Economist, self-styled big-thinker and lovable rabble-rouser Gareth Morgan is on a one-man mission to remove, improve and replace the New Zealand flag, offering $20k to the clever designer that can most closely match his specs.
His charity organisation, the family-run Morgan Foundation, today issued a charmingly-unassuming statement saying that the investment manager turned motorcycle adventurer is hell bent on changing the Kiwi banner, but “needs help” to get his project off the ground.
“I flunked art class every year,” Morgan says. “This stuff is hard.

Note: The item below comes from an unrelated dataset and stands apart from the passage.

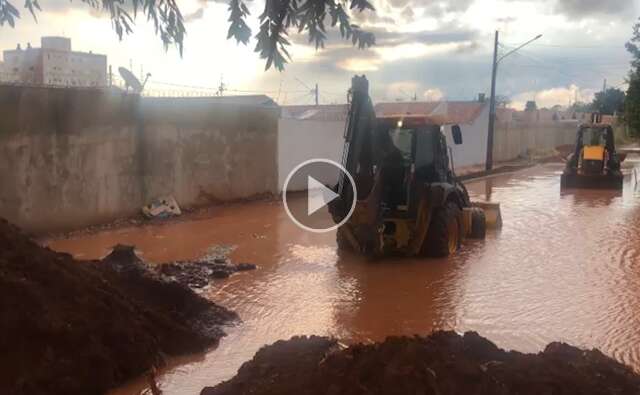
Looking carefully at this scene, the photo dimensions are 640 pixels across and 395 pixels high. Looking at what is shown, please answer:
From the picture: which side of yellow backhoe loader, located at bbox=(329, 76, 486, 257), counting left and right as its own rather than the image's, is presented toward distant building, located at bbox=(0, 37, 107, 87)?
left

“I have a deadly serious view of what the flag should represent but I couldn’t possibly draw a flag that meets that purpose.”
To back up a bit, Gareth Morgan hates the New Zealand flag.
In a blog post yesterday on his cringingly-titled soapbox site, Garethsworld.com, Morgan pulls zero punches, calling objections to changing our national emblem “ridiculous”, objectors “ignorant” and generally shooting down some of the weaker arguments to changing it. (Though one can’t help wonder whether he’s missing the most popular reason for resisting the change, namely that a certain Monsieur Key is for it).
Morgan’s $20,000 brief is simple, and asks participants to create a design that reflects three things:
1. Maori who invited their Treaty partners to share the land;
2. The heritage of British settlers; and
3. Our multicultural society – now and into the future.
“In terms of priority, acknowledging the spirit of the Treaty – that the partners agreed to share this land and ensure each other’s cultures thrive – is the critical element”, he says.
Seems fair.
And designs are already rolling in, some of them pretty darn good.
But money’s tight. Is 26-million-taxpayer-dollars for a flag redesign too much? Of course it is.
But if Morgan’s happy to pony up the dough for my hastily drawn napkin-design, I’m just as happy to take it. $20k is still $20k.
Entries close midnight Monday July 13. Submit your design at designmyflag.nz.